From experience: Datomic Cloud is slow, expensive, resource intensive, designed ...

lgrapenthin · on April 27, 2023

As someone who is using Datomic Pro in production for many years now I must agree with you. One time I began a project with Datomic Cloud and it was a disaster similar to what you described. I learned a lot about AWS, but after about half a year we switched to Datomic Pro.

There were some cool ideas in Datomic Cloud, like IONs and its integrated deployment CLI. But the dev workflow with Datomic Pro in the REPL, potentially connected to your live or staging database is much more interactive and fun than waiting for CodeDeploy. I guess there is a reason Datomic Pro is the featured product on datomic.com again. It appears that Cognitect took a big bet with Datomic Cloud and it didn't take off. Soon after the NuBank acquisition happened. That being said, Datomic Cloud was not a bad idea, it just turned out that Datomic Pro/onPrem is much easier to use. Also of all their APIs, the "Peer API" of Pro is just the best IME, especially with `d/entity` vs. "pull" etc.

JulianWasTaken · on April 27, 2023

I don't doubt your story of course, and I love Postgres, but comparing apples to oranges no?

Datomic's killer feature is time travel.

Did you simply not use that feature once you moved off Datomic (and if so why'd you pick Datomic in the first place)? Or are you using Postgres using some extension to add in?

bvanderveen · on April 27, 2023

We implemented it in Postgres with 'created_at' and 'deleted_at' columns on everything and filtering to make sure that the object 'exists' at the time the query is concerned with. Changes in relationships between objects are modeled as join tables with a boolean indicating whether the relationship is made or broken and at what time.

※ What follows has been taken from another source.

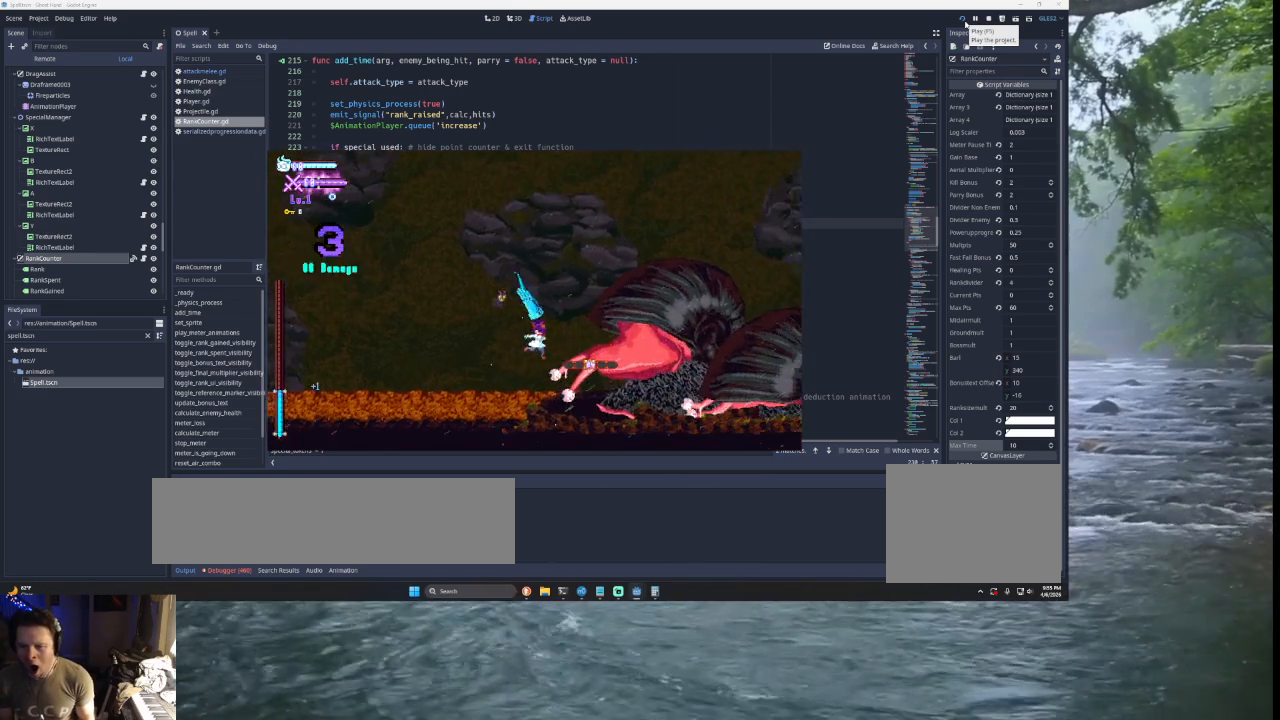
{"buttons": [], "left_stick": "center", "right_stick": "center", "events": [[67, "left_stick", "down-left"], [167, "TRIANGLE", "up"], [233, "left_stick", "center"]]}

Our data model is not large and we had a very complete test suite already, so it was easy to produce another implementation backed by postgres, RAM, etc.

wwweston · on April 27, 2023

Yeah, it seems you could be able to substitute thoughtful schema design avoiding updates/deletes for time-travel as a feature.

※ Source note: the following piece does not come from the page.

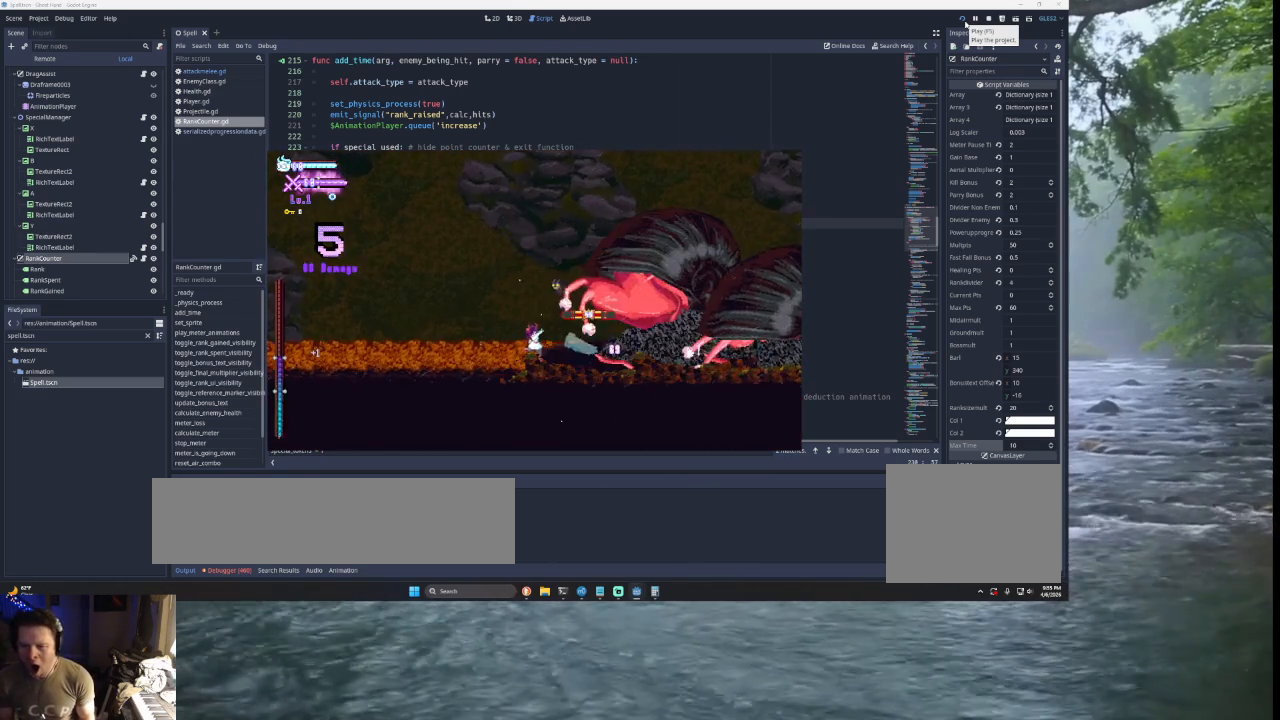
{"buttons": ["TRIANGLE"], "left_stick": "up-right", "right_stick": "center", "events": [[133, "left_stick", "left"], [200, "TRIANGLE", "down"], [433, "left_stick", "center"], [500, "left_stick", "up-right"]]}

I wonder if anyone has made a collection of reference examples implemented this way (and in general think that a substantial compendium good examples of DB schema and thinking behind them could be worthwhile).

pjot · on April 27, 2023

It’s called a slowly changing dimension. In this example, it’s a type-2.

https://en.m.wikipedia.org/wiki/Slowly_changing_dimension

twic · on April 27, 2023

I'm moderately confident you could mechanically transform a time-oblivious schema into a history-preserving one, and then write a view on top of it which gave a slice at a particular time. Moderately.

ysleepy · on April 27, 2023

That is essentially what MVCC does.

JohnBooty · on April 28, 2023

Yes, although AFAIK those hidden MVCC columns (xmin, xmax?) aren't very usable from an application standpoint -- the obsoleted rows only hang around until the next VACUUM, right?

I realize you're not claiming those columns are useful from an application perspective. Just curious to know if I'm wrong and they are useful.

Because as I understand it, the selling point of Datomic is their audit trail functionality and that is admittedly a bit onerous to implement in a RBDMS. Even though I feel like every project needs/requires that eventually.

ysleepy · on April 29, 2023

I meant MVCC is the proof that you can automate the transform of a schema into a versioned schema. How and if the DBMS exposes that is another concern.

The garbage collection / VACUUM part of an MVCC system is the harder part, saving all versions and querying a point in time is the easy one.

twic · on April 28, 2023

Oracle lets you use the MVCC data to query past states of the database, called "flashback":

https://docs.oracle.com/en/database/oracle/oracle-database/2...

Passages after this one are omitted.